■ Data records:

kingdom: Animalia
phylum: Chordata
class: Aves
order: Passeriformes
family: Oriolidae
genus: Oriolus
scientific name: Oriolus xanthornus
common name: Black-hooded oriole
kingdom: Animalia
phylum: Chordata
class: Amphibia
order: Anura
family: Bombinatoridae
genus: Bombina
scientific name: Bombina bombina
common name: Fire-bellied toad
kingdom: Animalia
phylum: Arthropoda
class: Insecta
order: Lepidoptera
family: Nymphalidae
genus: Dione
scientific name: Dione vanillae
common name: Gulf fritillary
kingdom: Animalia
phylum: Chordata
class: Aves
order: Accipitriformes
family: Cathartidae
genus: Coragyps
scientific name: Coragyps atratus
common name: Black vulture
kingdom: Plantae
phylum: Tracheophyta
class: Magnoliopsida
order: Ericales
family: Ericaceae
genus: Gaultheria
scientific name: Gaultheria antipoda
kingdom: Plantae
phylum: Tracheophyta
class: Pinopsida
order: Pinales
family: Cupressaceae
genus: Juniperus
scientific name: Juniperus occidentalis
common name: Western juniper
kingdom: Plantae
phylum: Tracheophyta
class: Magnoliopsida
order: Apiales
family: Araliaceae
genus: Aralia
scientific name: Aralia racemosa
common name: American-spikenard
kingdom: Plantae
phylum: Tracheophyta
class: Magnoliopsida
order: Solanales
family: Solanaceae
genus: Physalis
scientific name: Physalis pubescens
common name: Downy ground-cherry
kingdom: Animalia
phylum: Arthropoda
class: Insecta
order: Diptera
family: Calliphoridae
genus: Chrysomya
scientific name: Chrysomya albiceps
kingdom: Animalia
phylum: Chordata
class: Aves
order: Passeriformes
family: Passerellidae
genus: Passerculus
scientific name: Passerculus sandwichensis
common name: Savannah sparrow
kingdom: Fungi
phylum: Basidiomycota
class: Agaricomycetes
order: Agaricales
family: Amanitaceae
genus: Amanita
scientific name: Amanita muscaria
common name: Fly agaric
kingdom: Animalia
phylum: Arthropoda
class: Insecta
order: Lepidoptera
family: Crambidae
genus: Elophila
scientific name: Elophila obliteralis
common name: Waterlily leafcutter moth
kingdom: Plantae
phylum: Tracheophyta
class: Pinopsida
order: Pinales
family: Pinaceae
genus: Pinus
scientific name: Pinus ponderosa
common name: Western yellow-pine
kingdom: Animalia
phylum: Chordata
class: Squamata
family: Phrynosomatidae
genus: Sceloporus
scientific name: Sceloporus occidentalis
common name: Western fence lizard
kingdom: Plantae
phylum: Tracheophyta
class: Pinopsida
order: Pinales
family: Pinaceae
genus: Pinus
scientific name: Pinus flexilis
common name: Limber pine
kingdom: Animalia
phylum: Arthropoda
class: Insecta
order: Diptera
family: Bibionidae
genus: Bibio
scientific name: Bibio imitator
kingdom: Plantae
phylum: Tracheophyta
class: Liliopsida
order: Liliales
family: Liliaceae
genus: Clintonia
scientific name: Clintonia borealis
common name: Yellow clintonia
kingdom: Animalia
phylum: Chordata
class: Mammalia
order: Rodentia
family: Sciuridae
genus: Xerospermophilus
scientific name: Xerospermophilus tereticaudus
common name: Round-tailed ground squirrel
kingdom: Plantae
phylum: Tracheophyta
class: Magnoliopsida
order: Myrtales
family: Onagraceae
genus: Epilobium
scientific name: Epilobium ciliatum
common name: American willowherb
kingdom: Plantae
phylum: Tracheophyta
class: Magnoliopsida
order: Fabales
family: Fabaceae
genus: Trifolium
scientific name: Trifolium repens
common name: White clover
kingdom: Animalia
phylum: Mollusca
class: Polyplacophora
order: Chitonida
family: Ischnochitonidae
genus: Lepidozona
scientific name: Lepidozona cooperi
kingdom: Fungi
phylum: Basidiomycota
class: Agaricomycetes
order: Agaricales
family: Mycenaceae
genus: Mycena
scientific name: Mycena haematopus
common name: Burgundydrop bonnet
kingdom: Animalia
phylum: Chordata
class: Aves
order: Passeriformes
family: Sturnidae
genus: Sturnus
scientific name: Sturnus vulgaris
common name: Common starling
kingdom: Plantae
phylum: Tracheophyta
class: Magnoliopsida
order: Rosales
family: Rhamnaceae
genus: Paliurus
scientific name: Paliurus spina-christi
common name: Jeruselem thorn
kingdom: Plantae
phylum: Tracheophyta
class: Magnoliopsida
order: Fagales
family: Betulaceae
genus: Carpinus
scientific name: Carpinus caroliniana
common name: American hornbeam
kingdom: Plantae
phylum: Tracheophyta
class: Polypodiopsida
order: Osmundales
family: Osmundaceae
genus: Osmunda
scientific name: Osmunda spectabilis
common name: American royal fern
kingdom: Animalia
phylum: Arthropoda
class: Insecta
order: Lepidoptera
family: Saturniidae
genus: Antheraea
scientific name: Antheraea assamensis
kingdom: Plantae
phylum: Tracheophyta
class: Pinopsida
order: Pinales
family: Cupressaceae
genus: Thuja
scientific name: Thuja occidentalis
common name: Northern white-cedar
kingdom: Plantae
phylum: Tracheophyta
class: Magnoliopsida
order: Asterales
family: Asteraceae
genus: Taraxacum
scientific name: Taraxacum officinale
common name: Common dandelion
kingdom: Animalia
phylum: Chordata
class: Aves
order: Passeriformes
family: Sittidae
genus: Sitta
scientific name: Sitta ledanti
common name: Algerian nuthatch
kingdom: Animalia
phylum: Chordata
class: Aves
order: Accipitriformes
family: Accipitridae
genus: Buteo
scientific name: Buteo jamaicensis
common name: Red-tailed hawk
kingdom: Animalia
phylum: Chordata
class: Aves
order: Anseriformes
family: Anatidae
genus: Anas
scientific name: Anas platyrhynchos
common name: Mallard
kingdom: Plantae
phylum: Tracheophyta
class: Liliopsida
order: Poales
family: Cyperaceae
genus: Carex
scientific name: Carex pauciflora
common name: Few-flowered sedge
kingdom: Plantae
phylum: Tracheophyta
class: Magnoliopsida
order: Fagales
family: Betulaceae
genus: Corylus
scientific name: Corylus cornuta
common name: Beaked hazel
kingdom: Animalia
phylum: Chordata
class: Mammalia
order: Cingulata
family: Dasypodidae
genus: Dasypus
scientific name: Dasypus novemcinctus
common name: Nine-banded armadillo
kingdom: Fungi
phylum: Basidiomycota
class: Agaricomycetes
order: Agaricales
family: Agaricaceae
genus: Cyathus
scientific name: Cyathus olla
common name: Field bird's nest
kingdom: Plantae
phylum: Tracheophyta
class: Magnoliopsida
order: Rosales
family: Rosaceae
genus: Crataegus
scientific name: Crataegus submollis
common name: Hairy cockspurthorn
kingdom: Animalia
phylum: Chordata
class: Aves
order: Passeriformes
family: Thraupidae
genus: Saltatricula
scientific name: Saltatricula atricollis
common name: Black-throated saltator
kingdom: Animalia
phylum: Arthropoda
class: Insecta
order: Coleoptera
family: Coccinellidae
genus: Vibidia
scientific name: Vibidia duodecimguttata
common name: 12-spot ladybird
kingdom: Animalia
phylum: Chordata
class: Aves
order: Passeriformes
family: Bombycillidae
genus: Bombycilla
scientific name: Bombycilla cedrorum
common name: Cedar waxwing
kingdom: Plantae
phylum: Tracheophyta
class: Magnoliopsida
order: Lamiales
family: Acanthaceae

■ Set problem: Output all of the lines above, unchanged.

■ Exercise solution:
kingdom: Animalia
phylum: Chordata
class: Aves
order: Passeriformes
family: Oriolidae
genus: Oriolus
scientific name: Oriolus xanthornus
common name: Black-hooded oriole
kingdom: Animalia
phylum: Chordata
class: Amphibia
order: Anura
family: Bombinatoridae
genus: Bombina
scientific name: Bombina bombina
common name: Fire-bellied toad
kingdom: Animalia
phylum: Arthropoda
class: Insecta
order: Lepidoptera
family: Nymphalidae
genus: Dione
scientific name: Dione vanillae
common name: Gulf fritillary
kingdom: Animalia
phylum: Chordata
class: Aves
order: Accipitriformes
family: Cathartidae
genus: Coragyps
scientific name: Coragyps atratus
common name: Black vulture
kingdom: Plantae
phylum: Tracheophyta
class: Magnoliopsida
order: Ericales
family: Ericaceae
genus: Gaultheria
scientific name: Gaultheria antipoda
kingdom: Plantae
phylum: Tracheophyta
class: Pinopsida
order: Pinales
family: Cupressaceae
genus: Juniperus
scientific name: Juniperus occidentalis
common name: Western juniper
kingdom: Plantae
phylum: Tracheophyta
class: Magnoliopsida
order: Apiales
family: Araliaceae
genus: Aralia
scientific name: Aralia racemosa
common name: American-spikenard
kingdom: Plantae
phylum: Tracheophyta
class: Magnoliopsida
order: Solanales
family: Solanaceae
genus: Physalis
scientific name: Physalis pubescens
common name: Downy ground-cherry
kingdom: Animalia
phylum: Arthropoda
class: Insecta
order: Diptera
family: Calliphoridae
genus: Chrysomya
scientific name: Chrysomya albiceps
kingdom: Animalia
phylum: Chordata
class: Aves
order: Passeriformes
family: Passerellidae
genus: Passerculus
scientific name: Passerculus sandwichensis
common name: Savannah sparrow
kingdom: Fungi
phylum: Basidiomycota
class: Agaricomycetes
order: Agaricales
family: Amanitaceae
genus: Amanita
scientific name: Amanita muscaria
common name: Fly agaric
kingdom: Animalia
phylum: Arthropoda
class: Insecta
order: Lepidoptera
family: Crambidae
genus: Elophila
scientific name: Elophila obliteralis
common name: Waterlily leafcutter moth
kingdom: Plantae
phylum: Tracheophyta
class: Pinopsida
order: Pinales
family: Pinaceae
genus: Pinus
scientific name: Pinus ponderosa
common name: Western yellow-pine
kingdom: Animalia
phylum: Chordata
class: Squamata
family: Phrynosomatidae
genus: Sceloporus
scientific name: Sceloporus occidentalis
common name: Western fence lizard
kingdom: Plantae
phylum: Tracheophyta
class: Pinopsida
order: Pinales
family: Pinaceae
genus: Pinus
scientific name: Pinus flexilis
common name: Limber pine
kingdom: Animalia
phylum: Arthropoda
class: Insecta
order: Diptera
family: Bibionidae
genus: Bibio
scientific name: Bibio imitator
kingdom: Plantae
phylum: Tracheophyta
class: Liliopsida
order: Liliales
family: Liliaceae
genus: Clintonia
scientific name: Clintonia borealis
common name: Yellow clintonia
kingdom: Animalia
phylum: Chordata
class: Mammalia
order: Rodentia
family: Sciuridae
genus: Xerospermophilus
scientific name: Xerospermophilus tereticaudus
common name: Round-tailed ground squirrel
kingdom: Plantae
phylum: Tracheophyta
class: Magnoliopsida
order: Myrtales
family: Onagraceae
genus: Epilobium
scientific name: Epilobium ciliatum
common name: American willowherb
kingdom: Plantae
phylum: Tracheophyta
class: Magnoliopsida
order: Fabales
family: Fabaceae
genus: Trifolium
scientific name: Trifolium repens
common name: White clover
kingdom: Animalia
phylum: Mollusca
class: Polyplacophora
order: Chitonida
family: Ischnochitonidae
genus: Lepidozona
scientific name: Lepidozona cooperi
kingdom: Fungi
phylum: Basidiomycota
class: Agaricomycetes
order: Agaricales
family: Mycenaceae
genus: Mycena
scientific name: Mycena haematopus
common name: Burgundydrop bonnet
kingdom: Animalia
phylum: Chordata
class: Aves
order: Passeriformes
family: Sturnidae
genus: Sturnus
scientific name: Sturnus vulgaris
common name: Common starling
kingdom: Plantae
phylum: Tracheophyta
class: Magnoliopsida
order: Rosales
family: Rhamnaceae
genus: Paliurus
scientific name: Paliurus spina-christi
common name: Jeruselem thorn
kingdom: Plantae
phylum: Tracheophyta
class: Magnoliopsida
order: Fagales
family: Betulaceae
genus: Carpinus
scientific name: Carpinus caroliniana
common name: American hornbeam
kingdom: Plantae
phylum: Tracheophyta
class: Polypodiopsida
order: Osmundales
family: Osmundaceae
genus: Osmunda
scientific name: Osmunda spectabilis
common name: American royal fern
kingdom: Animalia
phylum: Arthropoda
class: Insecta
order: Lepidoptera
family: Saturniidae
genus: Antheraea
scientific name: Antheraea assamensis
kingdom: Plantae
phylum: Tracheophyta
class: Pinopsida
order: Pinales
family: Cupressaceae
genus: Thuja
scientific name: Thuja occidentalis
common name: Northern white-cedar
kingdom: Plantae
phylum: Tracheophyta
class: Magnoliopsida
order: Asterales
family: Asteraceae
genus: Taraxacum
scientific name: Taraxacum officinale
common name: Common dandelion
kingdom: Animalia
phylum: Chordata
class: Aves
order: Passeriformes
family: Sittidae
genus: Sitta
scientific name: Sitta ledanti
common name: Algerian nuthatch
kingdom: Animalia
phylum: Chordata
class: Aves
order: Accipitriformes
family: Accipitridae
genus: Buteo
scientific name: Buteo jamaicensis
common name: Red-tailed hawk
kingdom: Animalia
phylum: Chordata
class: Aves
order: Anseriformes
family: Anatidae
genus: Anas
scientific name: Anas platyrhynchos
common name: Mallard
kingdom: Plantae
phylum: Tracheophyta
class: Liliopsida
order: Poales
family: Cyperaceae
genus: Carex
scientific name: Carex pauciflora
common name: Few-flowered sedge
kingdom: Plantae
phylum: Tracheophyta
class: Magnoliopsida
order: Fagales
family: Betulaceae
genus: Corylus
scientific name: Corylus cornuta
common name: Beaked hazel
kingdom: Animalia
phylum: Chordata
class: Mammalia
order: Cingulata
family: Dasypodidae
genus: Dasypus
scientific name: Dasypus novemcinctus
common name: Nine-banded armadillo
kingdom: Fungi
phylum: Basidiomycota
class: Agaricomycetes
order: Agaricales
family: Agaricaceae
genus: Cyathus
scientific name: Cyathus olla
common name: Field bird's nest
kingdom: Plantae
phylum: Tracheophyta
class: Magnoliopsida
order: Rosales
family: Rosaceae
genus: Crataegus
scientific name: Crataegus submollis
common name: Hairy cockspurthorn
kingdom: Animalia
phylum: Chordata
class: Aves
order: Passeriformes
family: Thraupidae
genus: Saltatricula
scientific name: Saltatricula atricollis
common name: Black-throated saltator
kingdom: Animalia
phylum: Arthropoda
class: Insecta
order: Coleoptera
family: Coccinellidae
genus: Vibidia
scientific name: Vibidia duodecimguttata
common name: 12-spot ladybird
kingdom: Animalia
phylum: Chordata
class: Aves
order: Passeriformes
family: Bombycillidae
genus: Bombycilla
scientific name: Bombycilla cedrorum
common name: Cedar waxwing
kingdom: Plantae
phylum: Tracheophyta
class: Magnoliopsida
order: Lamiales
family: Acanthaceae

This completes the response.